Es viernes. Las cinco de la tarde, aproximadamente. El fin de semana comienza como uno de tantos. Los viajeros se lanzan a la carretera. Poner kilómetros de por medio parece el único remedio eficaz para escapar de la rutina. Un detalle: aunque es abril, nieva intensamente. Una vez rebasados el área de servicio de la autopista y el peaje, a escasos minutos de allí les aguarda el túnel. La pendiente helada que se abre tras él, un cervatillo travieso y la arrogancia de un chulo a bordo de su todoterreno provocarán un enorme atasco en la autovía que permanecerá bloqueada durante varias horas.
La carretera de por sí suele ejercer el papel de psicóloga paciente que nos tumba en su diván y nos interroga una y otra vez, sin urgencias, ofreciéndonos la oportunidad de tomarnos nuestro tiempo. Las ilusiones y el revuelo inicial propios del comienzo de un viaje se ven amortiguados por la presencia perturbadora de la nieve. La naturaleza impone la quietud y el silencio. La sensación de impotencia queda simbolizada en la gran caravana, inmóvil sobre el asfalto blanquecino y húmedo. Los sentimientos son convocados.Se espabilan los recuerdos. Hay cicatrices que se reabren. Todo invita a reordenar las estanterías del alma.
El negro asfalto se convierte en espejo, y nuestra imagen en la de un náufrago rodeado de alquitrán y contradicción que sobrevive a base de mínimas treguas. Aún así, mientras tarareamos aquella canción mentirosa de Police, anhelamos que en nuestra isla desembarque una botella con un hermoso mensaje en su interior escrito con buena letra, a ser posible. No suele ocurrir y, si lo hace, comprobamos que se trata de una lata de cerveza desteñida y vacía, recubierta de agua y sal; además está agujereada, tal vez el mordisco de algún tiburón despistado o miope.

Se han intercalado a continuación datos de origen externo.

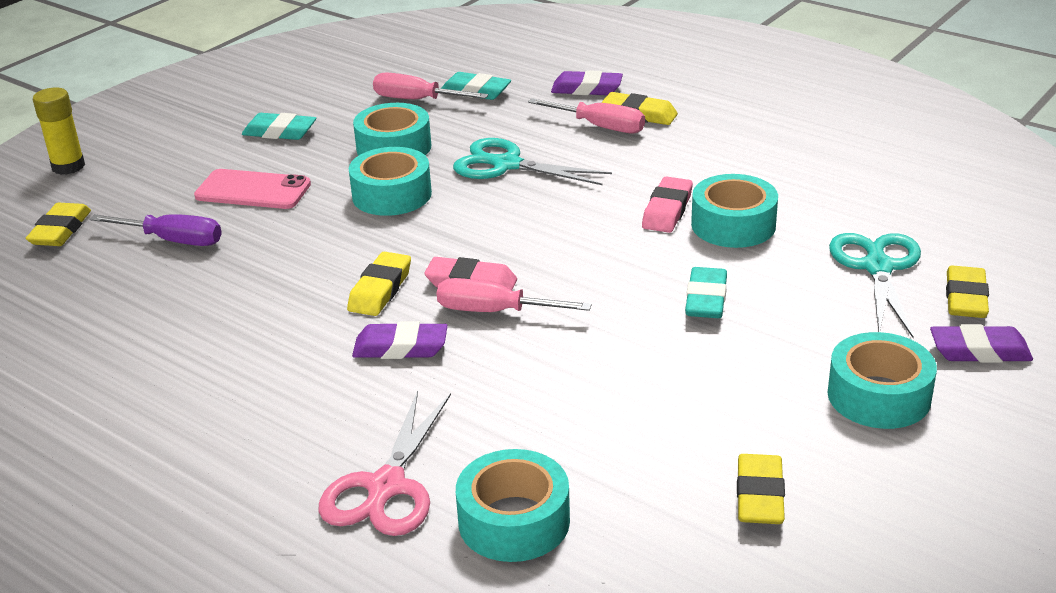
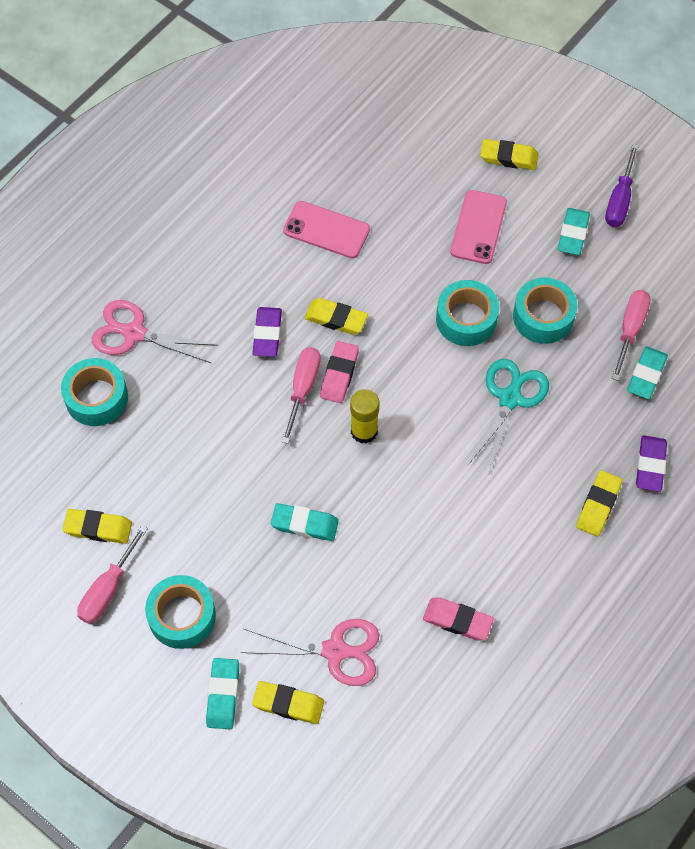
camera: 90 degrees right, 30 degrees up
yellow eraser [26,203,91,246] -> yellow eraser moved to [480,139,539,170]
yellow glue stick [33,88,85,175] -> yellow glue stick moved to [350,389,380,444]
purple screwdriver [90,214,222,246] -> purple screwdriver moved to [605,144,639,227]
pink screwdriver [528,98,645,133] -> pink screwdriver moved to [77,525,148,624]
pink eraser [642,176,693,233] -> pink eraser moved to [423,597,494,640]
turquoise tape [691,174,778,248] -> none
turquoise scissors [829,233,921,338] -> pink scissors [241,619,379,686]
purple eraser [930,324,1033,363] -> turquoise eraser [206,658,239,729]
none -> pink phone [283,201,370,258]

Sé que es complicado enviar mensajes en botellas a través de carreteras secundarias, lo normal es que las atropellen o acaben olvidadas en la cuneta. Puede que sea la estúpida tendencia de los que habitamos en ciudades lluviosas y sin playa. De cualquier forma, aquí te va el mío, desnudo, sin envase, amparado por la complicidad de sabernos náufragos los dos.